Provided information.

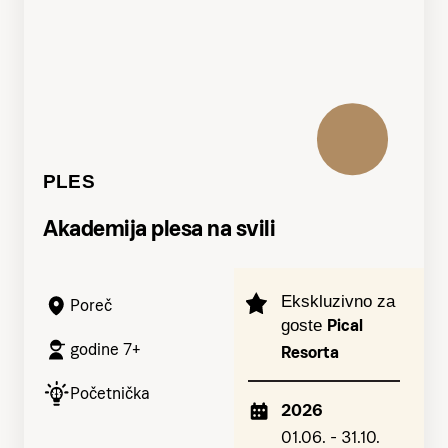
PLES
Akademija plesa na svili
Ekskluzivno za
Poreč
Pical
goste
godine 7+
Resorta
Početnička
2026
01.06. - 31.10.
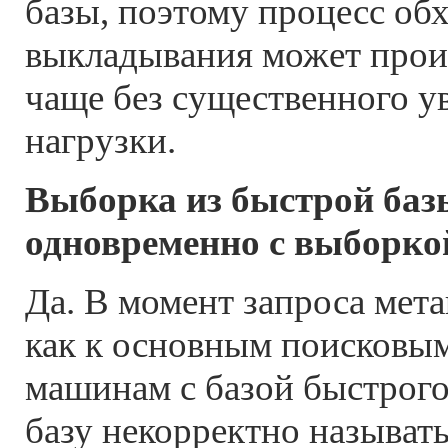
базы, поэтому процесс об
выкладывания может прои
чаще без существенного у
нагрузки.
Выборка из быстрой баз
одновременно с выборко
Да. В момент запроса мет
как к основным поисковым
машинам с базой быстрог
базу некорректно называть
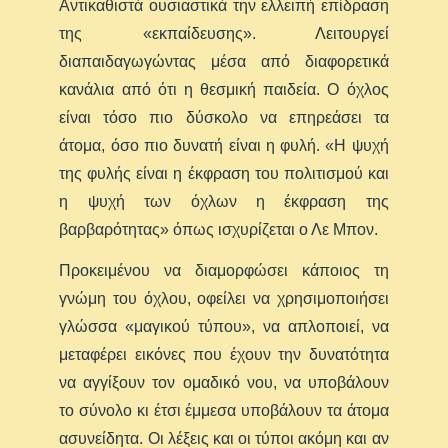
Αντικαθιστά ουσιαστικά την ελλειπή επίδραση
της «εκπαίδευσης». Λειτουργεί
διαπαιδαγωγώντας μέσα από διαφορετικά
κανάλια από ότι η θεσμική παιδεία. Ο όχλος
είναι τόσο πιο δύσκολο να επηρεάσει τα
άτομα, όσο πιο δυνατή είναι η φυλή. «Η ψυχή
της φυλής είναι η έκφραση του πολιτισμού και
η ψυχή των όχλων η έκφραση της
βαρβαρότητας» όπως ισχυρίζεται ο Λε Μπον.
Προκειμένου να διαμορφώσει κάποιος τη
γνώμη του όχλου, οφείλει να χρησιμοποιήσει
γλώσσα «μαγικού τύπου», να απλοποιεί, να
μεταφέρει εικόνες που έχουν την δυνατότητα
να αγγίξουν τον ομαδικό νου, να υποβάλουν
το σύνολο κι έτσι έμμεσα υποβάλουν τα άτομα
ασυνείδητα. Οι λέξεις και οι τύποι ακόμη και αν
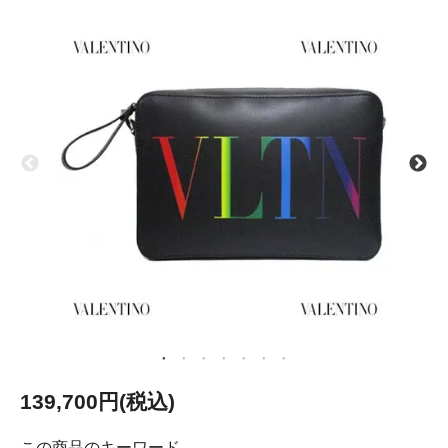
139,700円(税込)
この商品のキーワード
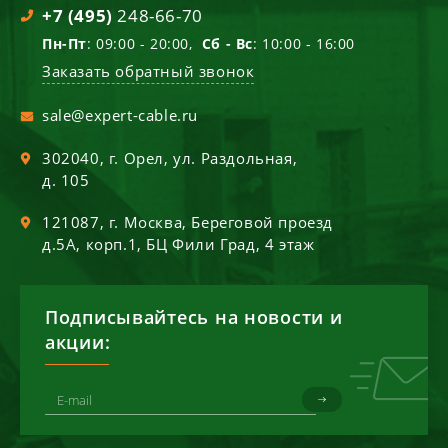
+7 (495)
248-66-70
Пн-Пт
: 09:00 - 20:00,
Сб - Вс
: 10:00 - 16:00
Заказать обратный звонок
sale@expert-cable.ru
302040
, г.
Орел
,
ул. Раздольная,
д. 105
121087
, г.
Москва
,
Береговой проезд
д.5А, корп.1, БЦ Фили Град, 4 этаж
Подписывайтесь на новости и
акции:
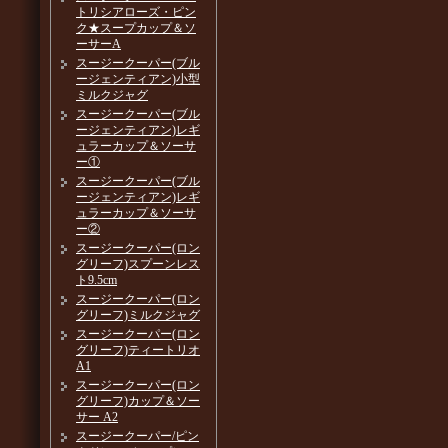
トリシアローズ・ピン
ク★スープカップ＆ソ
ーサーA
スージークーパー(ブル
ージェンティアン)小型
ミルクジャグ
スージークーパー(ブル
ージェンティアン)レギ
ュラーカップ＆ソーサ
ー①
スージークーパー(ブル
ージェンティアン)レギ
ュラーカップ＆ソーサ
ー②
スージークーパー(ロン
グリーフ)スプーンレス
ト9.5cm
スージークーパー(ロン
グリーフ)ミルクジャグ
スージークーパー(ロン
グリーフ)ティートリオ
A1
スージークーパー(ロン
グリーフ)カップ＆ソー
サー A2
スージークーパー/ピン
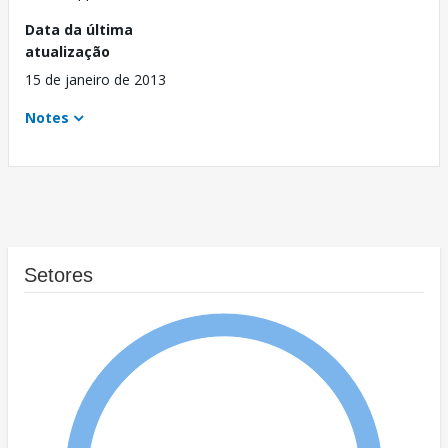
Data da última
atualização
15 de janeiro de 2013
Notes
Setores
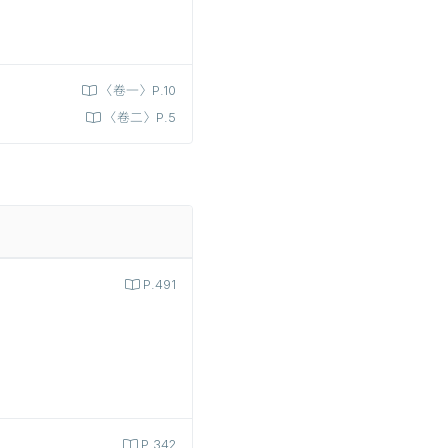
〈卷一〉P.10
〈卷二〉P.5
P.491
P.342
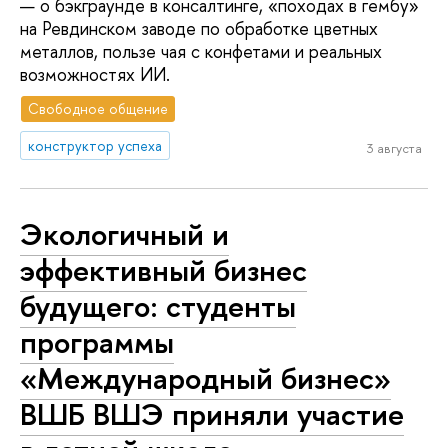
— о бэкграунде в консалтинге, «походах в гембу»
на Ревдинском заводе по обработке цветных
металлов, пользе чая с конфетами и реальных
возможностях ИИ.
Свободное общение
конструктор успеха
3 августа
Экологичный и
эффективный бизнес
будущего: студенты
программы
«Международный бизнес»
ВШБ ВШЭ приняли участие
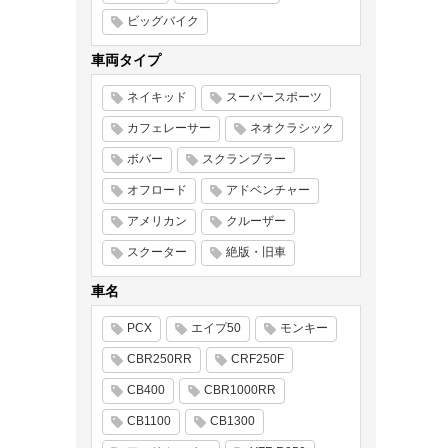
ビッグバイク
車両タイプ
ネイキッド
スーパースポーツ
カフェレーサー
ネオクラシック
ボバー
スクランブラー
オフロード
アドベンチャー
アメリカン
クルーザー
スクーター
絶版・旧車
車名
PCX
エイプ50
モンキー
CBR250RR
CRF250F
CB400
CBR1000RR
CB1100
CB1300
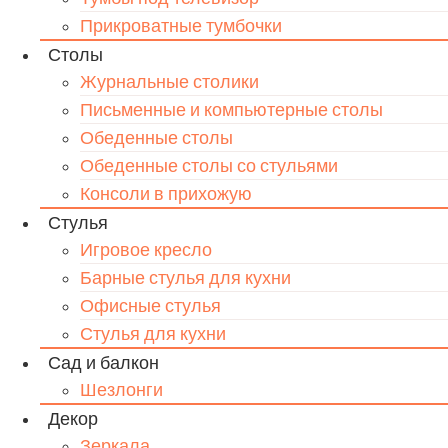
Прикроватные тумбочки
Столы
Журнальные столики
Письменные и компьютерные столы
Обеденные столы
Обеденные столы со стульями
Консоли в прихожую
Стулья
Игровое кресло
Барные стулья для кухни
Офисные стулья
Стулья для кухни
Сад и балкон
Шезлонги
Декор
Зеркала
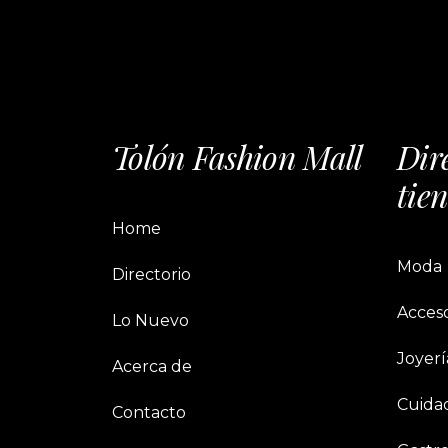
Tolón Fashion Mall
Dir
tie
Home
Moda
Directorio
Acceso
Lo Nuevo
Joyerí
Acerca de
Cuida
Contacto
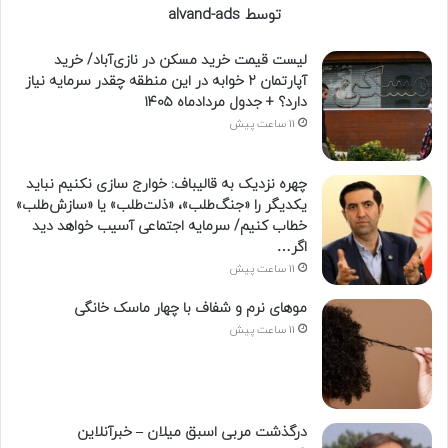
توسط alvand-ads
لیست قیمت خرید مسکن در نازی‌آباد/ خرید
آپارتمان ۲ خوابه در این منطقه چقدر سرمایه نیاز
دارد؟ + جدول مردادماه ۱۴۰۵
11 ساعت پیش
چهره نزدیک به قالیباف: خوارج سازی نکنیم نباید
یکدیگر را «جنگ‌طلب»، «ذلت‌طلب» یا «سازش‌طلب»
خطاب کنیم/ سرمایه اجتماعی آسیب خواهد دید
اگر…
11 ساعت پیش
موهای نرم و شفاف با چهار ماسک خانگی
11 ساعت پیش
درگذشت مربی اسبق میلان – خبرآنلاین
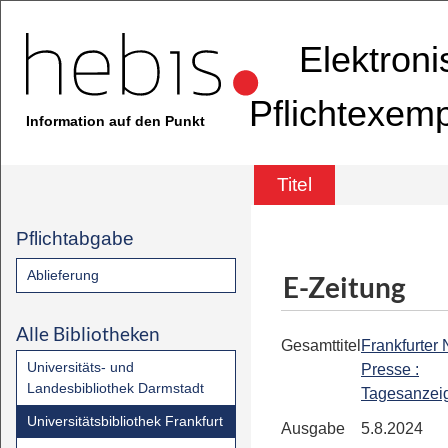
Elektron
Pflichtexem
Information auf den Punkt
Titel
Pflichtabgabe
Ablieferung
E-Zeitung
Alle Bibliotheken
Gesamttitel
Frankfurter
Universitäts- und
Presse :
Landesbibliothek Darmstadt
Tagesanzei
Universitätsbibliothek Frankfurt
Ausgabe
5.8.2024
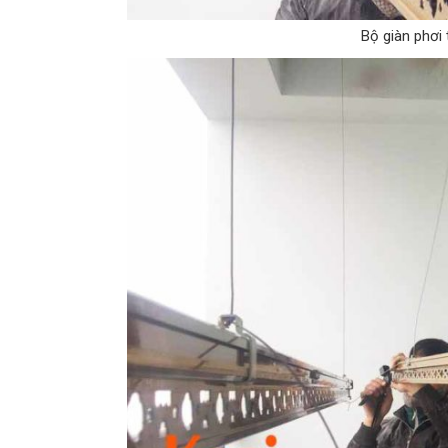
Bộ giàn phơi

Exercise.
Return the lines of the listing where the string "Обеденные" appears.

Result.
Обеденные столы
Обеденные столы со стульями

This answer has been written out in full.